Didn’t take long. Heh heh…

But we’ll get to that in a minute. I just have some quick thoughts about two rookie mistakes from the same play during last night’s game — Colorado’s first goal. The first mistake was from Nick Leddy, who was the victim of a bouncing puck, and incredibly speedy pair of forwards, and getting caught flat-footed in the attacking zone.

Sitting on the right point and fielding a pass from his mate Niklas Hjalmarsson, the puck bounces over Leddy’s stick, takes a Colorado carom off the boards, and it’s off to the races. What could he have done differently? The only thing that comes to mind is sacrificing the attacking zone: going to one knee to field the pass coming across from Hammer, using his hands to settle the puck down (keeping it in front of him and pushing it into the neutral zone, away from the Avalanche forwards), and having the team re-group. Other that that, the kid lost a foot race against one of the speediest guys in the league, pure and simple.

Credit to Coach Joel Quenneville, however: he still kept the kid out there, and Leddy put in a solid effort in 19+ minutes in place of the injured Brian Campbell. As he matures he is going to be a valuable asset to the team. However, it appears at this point that he’s not over the holy-shit-I’m-in-the-NHL jitters. This time last year, Leddy was trying to persuade a lovely young Scandahoovian girl to write his English paper for him. Now he’s skating alongside Olympic gold medalists. That would screw with anybody’s perspective.

The other rookie mistake was from 10-year NHL veteran Marty Turco. And this is where Jeff and I disagree. Turco was not the reason the game went into overtime; he’s the reason the Blackhawks didn’t win it in regulation.

Defensemen are taught from an early age: in a 2-on-1, play the pass. Play the PASS, play the PASS, PLAY THE PASS. This means that you never, EVER, stop covering the guy *without* the puck. Why?

First of all, it eliminates confusion between you and your goaltender as to who is covering whom. Secondly, it leaves the situation as a 1-on-0, and usually from a bad angle.

The path from the blue line to the net is a funnel. The further you can push the attacking forwards towards the goal, the less lateral room they have to maneuver, and the fewer shot options they have available. You keep them thinking about the pass/shoot decision until they’re so far down they’ve (still) got nobody to pass to very little open net to shoot at. That gives the advantage to the goaltender, and all of a sudden your 2-on-1 isn’t so scary anymore.

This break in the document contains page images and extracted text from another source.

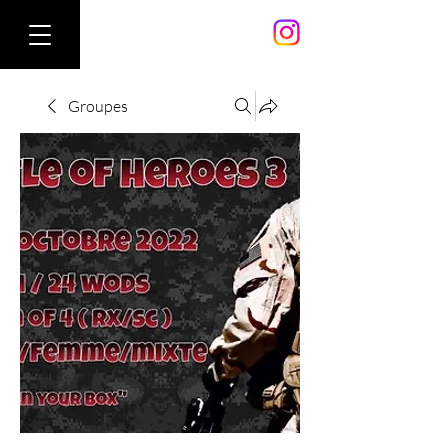
Groupes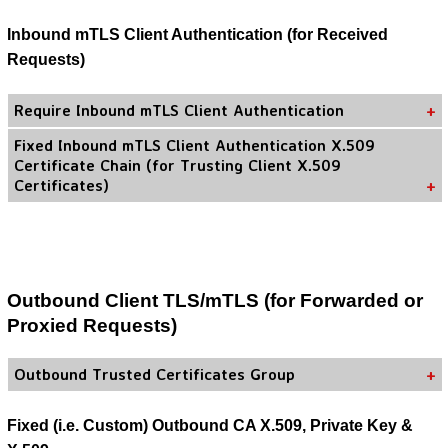
Inbound mTLS Client Authentication (for Received
Requests)
Require Inbound mTLS Client Authentication
Fixed Inbound mTLS Client Authentication X.509
Certificate Chain (for Trusting Client X.509
Certificates)
Outbound Client TLS/mTLS (for Forwarded or
Proxied Requests)
Outbound Trusted Certificates Group
Fixed (i.e. Custom) Outbound CA X.509, Private Key &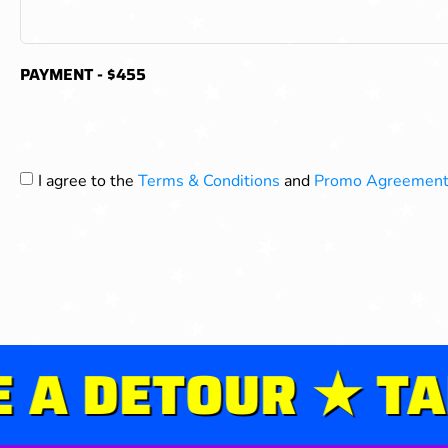
PAYMENT - $455
I agree to the
Terms & Conditions
and
Promo Agreement
 DETOUR ★ TAKE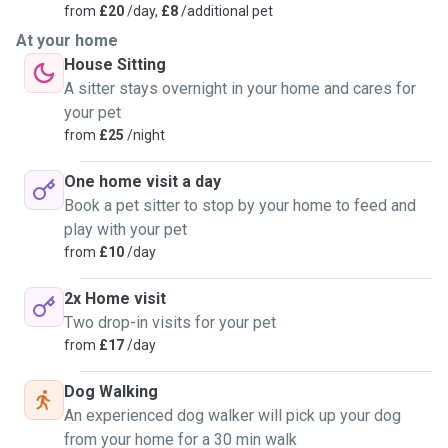
from
£20
/day,
£8
/additional pet
At your home
House Sitting
A sitter stays overnight in your home and cares for
your pet
from
£25
/night
One home visit a day
Book a pet sitter to stop by your home to feed and
play with your pet
from
£10
/day
2x Home visit
Two drop-in visits for your pet
from
£17
/day
Dog Walking
An experienced dog walker will pick up your dog
from your home for a 30 min walk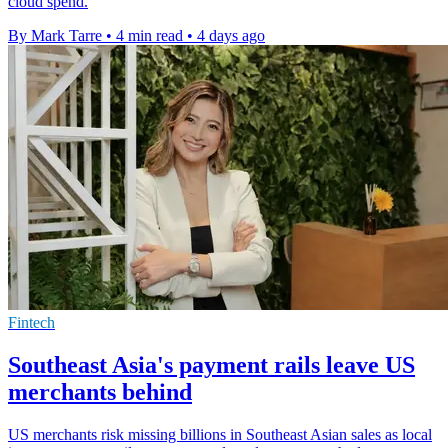
cloud spend.
By Mark Tarre
•
4 min read
•
4 days ago
Fintech
Southeast Asia's payment rails leave US
merchants behind
US merchants risk missing billions in Southeast Asian sales as local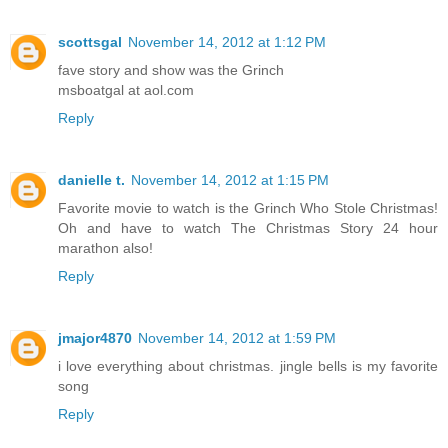
scottsgal
November 14, 2012 at 1:12 PM
fave story and show was the Grinch
msboatgal at aol.com
Reply
danielle t.
November 14, 2012 at 1:15 PM
Favorite movie to watch is the Grinch Who Stole Christmas!
Oh and have to watch The Christmas Story 24 hour
marathon also!
Reply
jmajor4870
November 14, 2012 at 1:59 PM
i love everything about christmas. jingle bells is my favorite
song
Reply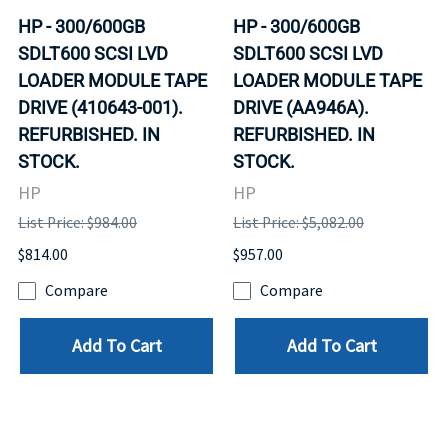
HP - 300/600GB
HP - 300/600GB
SDLT600 SCSI LVD
SDLT600 SCSI LVD
LOADER MODULE TAPE
LOADER MODULE TAPE
DRIVE (410643-001).
DRIVE (AA946A).
REFURBISHED. IN
REFURBISHED. IN
STOCK.
STOCK.
HP
HP
List Price: $984.00
List Price: $5,082.00
$814.00
$957.00
Compare
Compare
Add To Cart
Add To Cart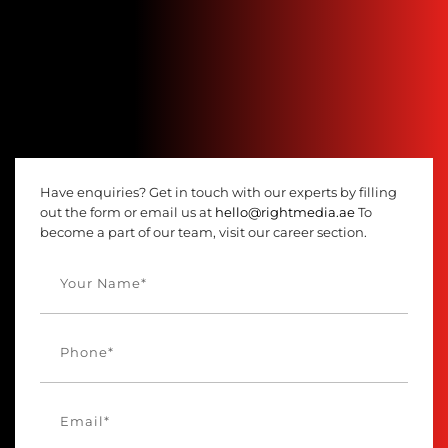
Have enquiries? Get in touch with our experts by filling
out the form or email us at
hello@rightmedia.ae
To
become a part of our team, visit our career section.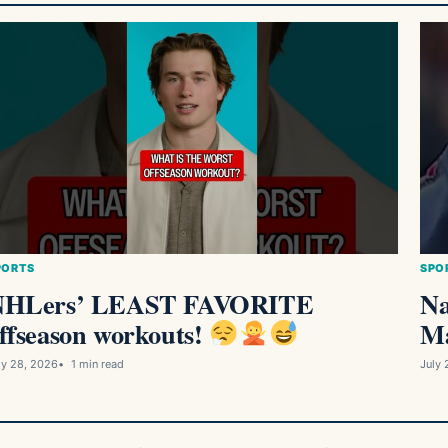
PORTS
SPO
NHLers’ LEAST FAVORITE
Na
ffseason workouts!
Ma
ly 28, 2026
1 min read
July 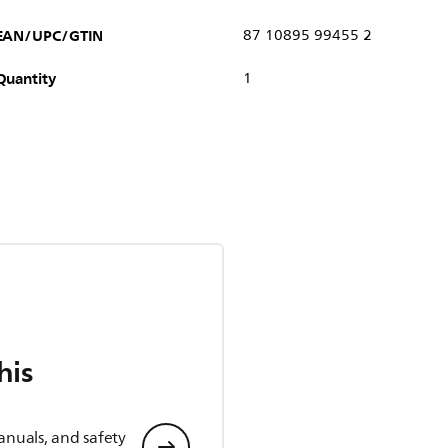
EAN/UPC/GTIN
87 10895 99455 2
Quantity
1
his
anuals, and safety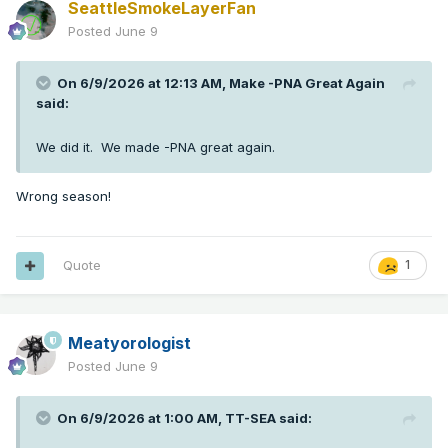
SeattleSmokeLayerFan
Posted
June 9
On 6/9/2026 at 12:13 AM,
Make -PNA Great Again
said:
We did it. We made -PNA great again.
Wrong season!
Quote
1
Meatyorologist
Posted
June 9
On 6/9/2026 at 1:00 AM,
TT-SEA
said: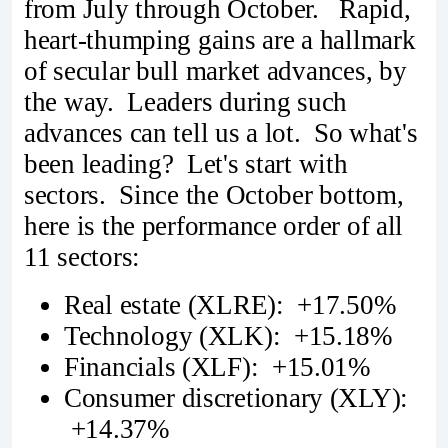
from July through October. Rapid,
heart-thumping gains are a hallmark
of secular bull market advances, by
the way. Leaders during such
advances can tell us a lot. So what's
been leading? Let's start with
sectors. Since the October bottom,
here is the performance order of all
11 sectors:
Real estate (XLRE): +17.50%
Technology (XLK): +15.18%
Financials (XLF): +15.01%
Consumer discretionary (XLY):
+14.37%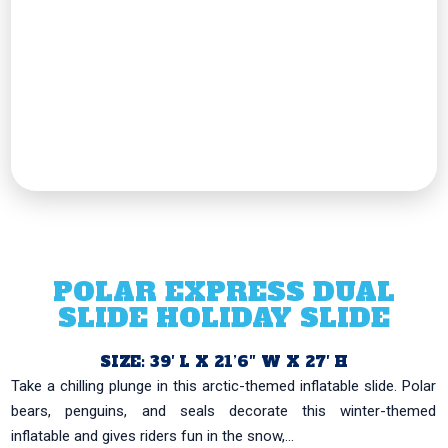
POLAR EXPRESS DUAL
SLIDE HOLIDAY SLIDE
SIZE: 39′ L X 21’6″ W X 27′ H
Take a chilling plunge in this arctic-themed inflatable slide. Polar
bears, penguins, and seals decorate this winter-themed
inflatable and gives riders fun in the snow,...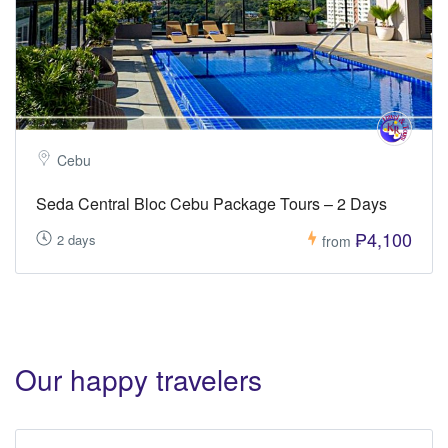
Cebu
Seda Central Bloc Cebu Package Tours – 2 Days
₱4,100
2 days
from
Our happy travelers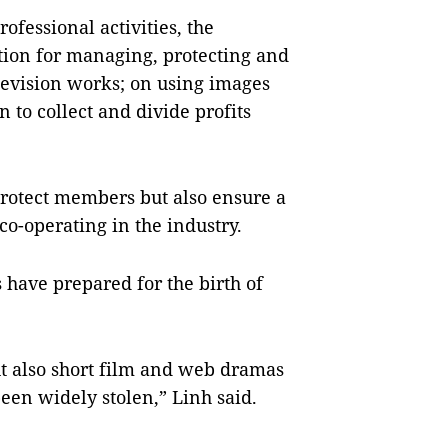
rofessional activities, the
ation for managing, protecting and
levision works; on using images
 to collect and divide profits
 protect members but also ensure a
o-operating in the industry.
 have prepared for the birth of
t also short film and web dramas
en widely stolen,” Linh said.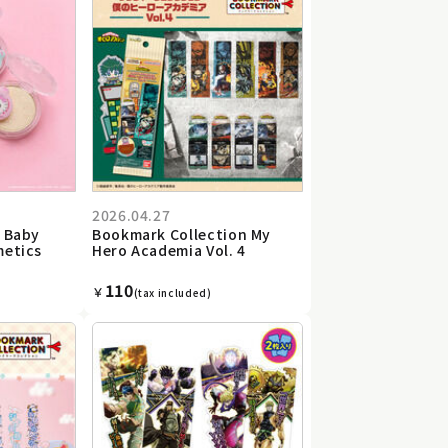
2026.04.27
s Baby
Bookmark Collection My
metics
Hero Academia Vol. 4
110
￥
(tax included)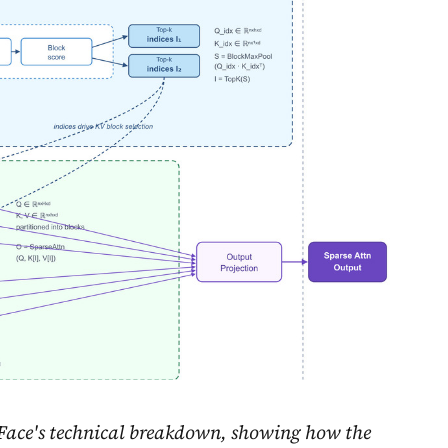
ace's technical breakdown, showing how the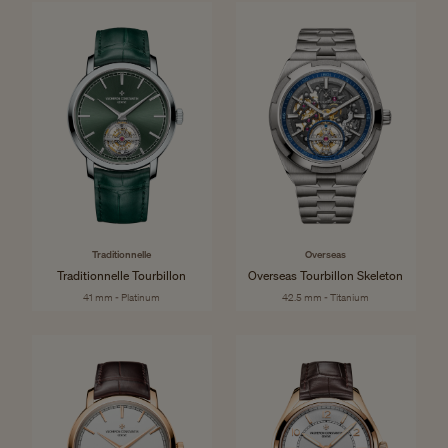
Traditionnelle
Overseas
Traditionnelle Tourbillon
Overseas Tourbillon Skeleton
41 mm - Platinum
42.5 mm - Titanium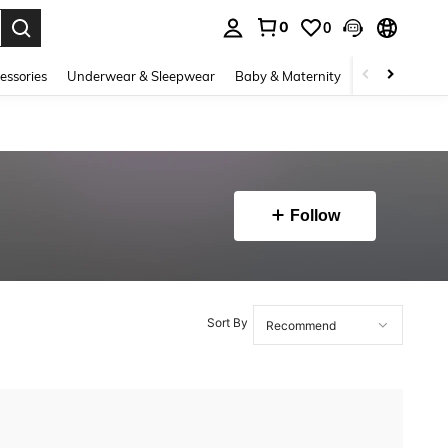
0
0
. Press Enter to select.
essories
Underwear & Sleepwear
Baby & Maternity
Bags & Lugga
Follow
Sort By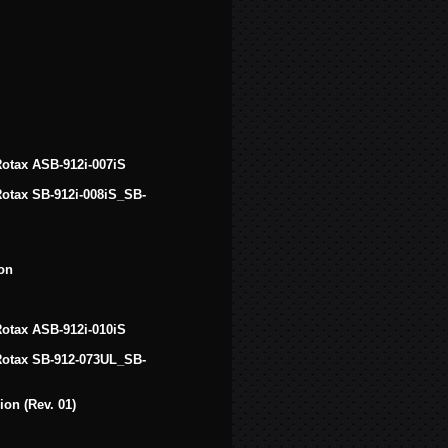
 Rotax ASB-912i-007iS
 Rotax SB-912i-008iS_SB-
on
 Rotax ASB-912i-010iS
f Rotax SB-912-073UL_SB-
on (Rev. 01)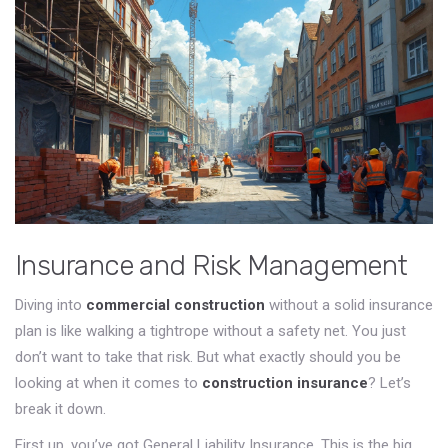
Insurance and Risk Management
Diving into
commercial construction
without a solid insurance
plan is like walking a tightrope without a safety net. You just
don’t want to take that risk. But what exactly should you be
looking at when it comes to
construction insurance
? Let’s
break it down.
First up, you’ve got General Liability Insurance. This is the big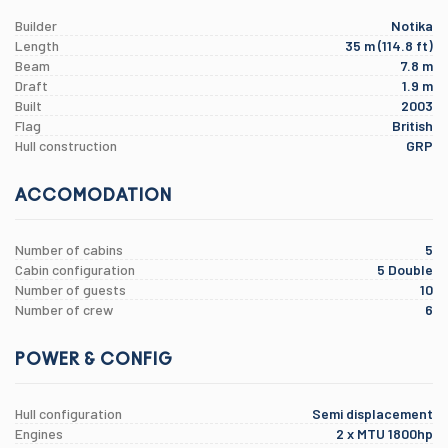
Builder
Notika
Length
35 m (114.8 ft)
Beam
7.8 m
Draft
1.9 m
Built
2003
Flag
British
Hull construction
GRP
ACCOMODATION
Number of cabins
5
Cabin configuration
5 Double
Number of guests
10
Number of crew
6
POWER & CONFIG
Hull configuration
Semi displacement
Engines
2 x MTU 1800hp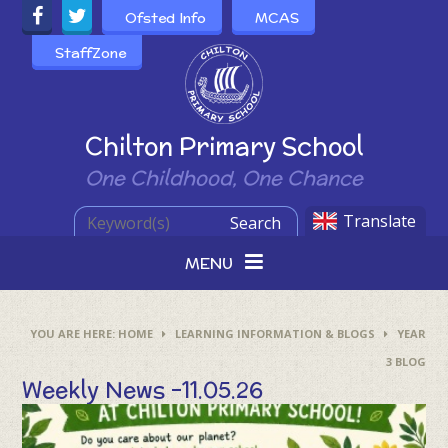
Skip to content ↓
Ofsted Info
MCAS
StaffZone
Powered by
Chilton Primary School
One Childhood, One Chance
Translate
Search
MENU
HOME
LEARNING INFORMATION & BLOGS
YEAR
3 BLOG
Weekly News –11.05.26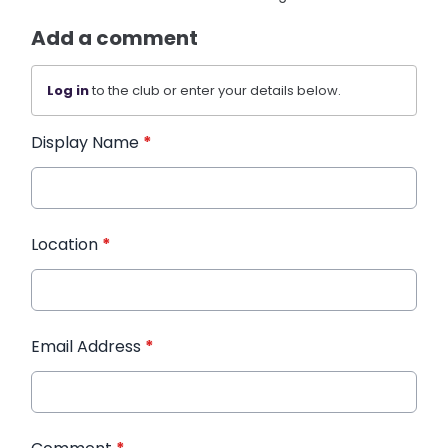
Add a comment
Log in
to the club or enter your details below.
Display Name
*
Location
*
Email Address
*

For this reason, they tell goaltenders from an early age, play the shooter. That’s where Mr. Turco fucked up.

As Nick Leddy was out of sight behind the play, it became a 2-on-1 towards our goal with Niklas Hjalmarsson busting his meatballs to cover the guy in the slot. This put Avs forward Chris Stewart carrying the puck off on the left circle with nobody to get a (decent) pass to. Perfect, right? Turco can stop that, right?

No. Turco was playing the pass, standing so far out of his crease I could have parked the U.S.S. Constellation, two of it’s tender ships and a life raft between him and the goal post, leaving Stewart to flick a wrist shot past Turco. An 8-year-old could have buried that shot with his skates untied. Fool-idiot rookie mistake.

I’m not saying we should have kept Antti Niemi, that ship has sailed. I disagree with the selection of Turco for just this reason. His performance is a balancing act, alternating between bailing the team out of deep doo-doo with Rogie Vachon acrobatics, and letting in crap goals like this one. If Turco hugs the post on this play like he’s supposed to, then the game is tied 2-2 going into the 3rd, and the Hawks win in regulation.

But as Jeff says, we’ve got 81 more of these to go. Nobody wins 82 games a season, this is just the start. We’re going to give ourselves ulcers if we judge each game strictly by the scoreboard. There was a lot to like about last night’s game. As the jitters subside, the team gets into proper condition, and the kids stop running into their teammates (not mentioning any names, Viktor Stalberg), we’re going to have a lot better outings than the one last night in Denver.